Stored dataset items:
━━━━━━━━━━━━━━━━

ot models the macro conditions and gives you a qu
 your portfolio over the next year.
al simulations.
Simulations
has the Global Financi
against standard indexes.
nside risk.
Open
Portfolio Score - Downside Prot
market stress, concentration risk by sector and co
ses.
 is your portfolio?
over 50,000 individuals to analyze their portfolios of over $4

━━━━━━━━━━━━━━━━

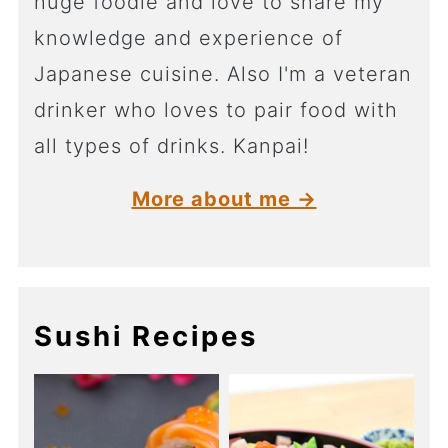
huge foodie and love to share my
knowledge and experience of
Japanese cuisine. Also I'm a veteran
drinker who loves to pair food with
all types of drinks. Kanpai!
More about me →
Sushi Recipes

━━━━━━━━━━━━━━━━

◆ Exercise directions:
Every line that contains the string "risk" should be copied from the entries.

◆ Exercise answer:
nside risk.
market stress, concentration risk by sector and co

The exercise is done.